Pubdate: Sat, 16 Jun 2012
Source: Vancouver Sun (CN BC)
Copyright: 2012 The Vancouver Sun
Contact: http://www.canada.com/vancouversun/letters.html
Website: http://www.canada.com/vancouversun/
Details: http://www.mapinc.org/media/477
Author: Peter McKnight
Bookmark: http://www.mapinc.org/mdma.htm (Ecstasy)

BEWARE THE DRUG POLICY HERETICS

B. C. Health Officer Perry Kendall Has Learned the Hard Way That 
Long- Held Dogma Must Not Be Challenged

 From our supposedly sophisticated 21st-century perspective, it's 
easy to look condescendingly on our past, when people were persecuted 
for nothing more than denying or doubting the received "truths" of 
their religion.

Yet for all the progress we've made in accepting unorthodox religious 
beliefs, the persecution of heretics remains a live issue. And worse, 
it's now taking place in a field ostensibly governed not by faith but 
by reason.

As evidence of this, look no further than the outrage that greeted 
Provincial Health Officer Perry Kendall's comments this week, when he 
dared to question the received "truths" about the illicit drug ecstasy (MDMA).

Noting that researchers are assessing the drug's efficacy in treating 
post-traumatic stress disorder, Kendall opined that it might be safe 
for adults to use MDMA under certain circumstances. And he also mused 
about what a regime involving regulation rather than criminalization 
of the drug might look like.

He was therefore guilty of two heresies: First, he expressed doubt 
about the received "truth" that ecstasy is necessarily dangerous, and 
second, he expressed doubt about the received "truth" that 
criminalization of such drugs is the only way to diminish their dangers.

The reaction to such heresy was predictable: Politicians at all 
levels of government fell over each other in their attempts to 
distance themselves from Kendall's comments, and Kendall was forced 
to appear before the media to offer a "clarification" - not a 
recantation exactly, though he did say he wasn't advocating for the 
legalization of ecstasy, which as a street drug can be "extremely dangerous."

Dataset content »
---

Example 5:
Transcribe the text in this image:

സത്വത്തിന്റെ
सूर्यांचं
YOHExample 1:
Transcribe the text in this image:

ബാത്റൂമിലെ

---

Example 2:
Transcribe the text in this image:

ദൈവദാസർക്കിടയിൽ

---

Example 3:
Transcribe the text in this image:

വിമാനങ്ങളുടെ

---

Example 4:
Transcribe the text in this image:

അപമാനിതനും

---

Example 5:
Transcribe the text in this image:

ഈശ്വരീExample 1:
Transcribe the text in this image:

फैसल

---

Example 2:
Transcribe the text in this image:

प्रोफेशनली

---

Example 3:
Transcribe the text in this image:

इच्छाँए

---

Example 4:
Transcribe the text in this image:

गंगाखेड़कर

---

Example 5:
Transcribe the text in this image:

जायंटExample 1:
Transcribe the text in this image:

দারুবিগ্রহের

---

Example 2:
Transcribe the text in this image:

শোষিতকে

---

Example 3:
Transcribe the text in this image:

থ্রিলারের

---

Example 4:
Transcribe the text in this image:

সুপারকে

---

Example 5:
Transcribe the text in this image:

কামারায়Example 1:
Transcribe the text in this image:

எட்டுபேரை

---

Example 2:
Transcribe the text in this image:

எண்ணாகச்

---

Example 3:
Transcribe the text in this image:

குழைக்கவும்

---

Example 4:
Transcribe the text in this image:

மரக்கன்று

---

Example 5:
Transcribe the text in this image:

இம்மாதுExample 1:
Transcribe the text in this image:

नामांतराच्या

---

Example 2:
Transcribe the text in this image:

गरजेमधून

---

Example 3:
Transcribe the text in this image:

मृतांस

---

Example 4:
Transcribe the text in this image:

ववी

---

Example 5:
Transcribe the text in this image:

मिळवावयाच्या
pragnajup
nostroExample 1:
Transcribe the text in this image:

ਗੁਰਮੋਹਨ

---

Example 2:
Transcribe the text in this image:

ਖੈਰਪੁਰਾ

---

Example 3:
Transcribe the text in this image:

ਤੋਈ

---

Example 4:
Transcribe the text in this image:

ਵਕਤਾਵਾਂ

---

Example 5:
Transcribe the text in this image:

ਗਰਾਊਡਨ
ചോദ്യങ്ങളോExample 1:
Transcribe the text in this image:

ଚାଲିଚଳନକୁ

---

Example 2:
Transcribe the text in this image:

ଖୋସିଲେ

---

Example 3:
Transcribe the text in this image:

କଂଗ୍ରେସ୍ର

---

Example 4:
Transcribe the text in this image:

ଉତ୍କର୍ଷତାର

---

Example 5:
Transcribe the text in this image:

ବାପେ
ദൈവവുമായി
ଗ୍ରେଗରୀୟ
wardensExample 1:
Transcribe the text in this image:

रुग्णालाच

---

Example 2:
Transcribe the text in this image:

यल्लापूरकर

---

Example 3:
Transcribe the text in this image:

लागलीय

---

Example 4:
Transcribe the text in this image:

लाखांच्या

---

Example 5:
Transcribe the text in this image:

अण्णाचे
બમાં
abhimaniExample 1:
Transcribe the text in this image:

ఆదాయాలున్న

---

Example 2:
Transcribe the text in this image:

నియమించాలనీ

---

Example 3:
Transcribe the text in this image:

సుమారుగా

Exercise instructions »
[1] Reproduce the passage of the drug policy column that begins with the words "As evidence of" and ends after "diminish their dangers.", switching "criminalization" to "prohibition".
[2] Proceed with the drug policy column, starting right after its last sentence.

Results of the tasks »
[1]
As evidence of this, look no further than the outrage that greeted 
Provincial Health Officer Perry Kendall's comments this week, when he 
dared to question the received "truths" about the illicit drug ecstasy (MDMA).

Noting that researchers are assessing the drug's efficacy in treating 
post-traumatic stress disorder, Kendall opined that it might be safe 
for adults to use MDMA under certain circumstances. And he also mused 
about what a regime involving regulation rather than prohibition 
of the drug might look like.

He was therefore guilty of two heresies: First, he expressed doubt 
about the received "truth" that ecstasy is necessarily dangerous, and 
second, he expressed doubt about the received "truth" that 
prohibition of such drugs is the only way to diminish their dangers.

[2]
So Kendall's latest comments, whether or not they amount to a 
recantation, do what every good recantation does: affirm official 
dogma. In this case, official dogma has it that "dangerous" drugs 
must necessarily be criminalized, and that all drugs that have been 
criminalized, and only drugs that have been criminalized, are 
necessarily dangerous. (Notice how this latter point effectively 
sends the message that the government doesn't make mistakes.)

That's the dogma. The evidence, of course, is another matter 
entirely. In an effort to separate the two, researchers led by 
renowned British neurop-sychopharmacologist David Nutt assessed the 
harms caused by a variety of substances and published their results 
in The Lancet in 2007.

Sure enough, the researchers found that certain legal substances, 
such as alcohol, are far more dangerous than certain illegal ones, 
such as ecstasy, which, incidentally, was considered among the least 
dangerous of the assessed substances.

Now in a culture that respects reason and evidence, such findings 
would have prompted lawmakers to reassess the current legislative 
regime. But in a culture guided by official dogma, any evidence that 
conflicts with the dogma amounts to heresy and must be expunged, 
along with the heretics who highlight such evidence.

So it was with David Nutt. After delivering a lecture in which he 
presented the evidence from The Lancet study, and after reaffirming 
his belief that law-makers ought to classify drugs based on the 
actual harm they cause, Nutt was unceremoniously dismissed from his 
position as chairman of Britain's Advisory Council on the Misuse of Drugs.

It is bizarre indeed that someone can be fired for advocating for 
evidence-based drug policy. But Nutt - who had previously been forced 
to publicly apologize for daring, in an academic journal, to compare 
the relative risks of taking ecstasy with riding a horse - took it 
all in stride and formed his own group, the Independent Scientific 
Committee on Drugs.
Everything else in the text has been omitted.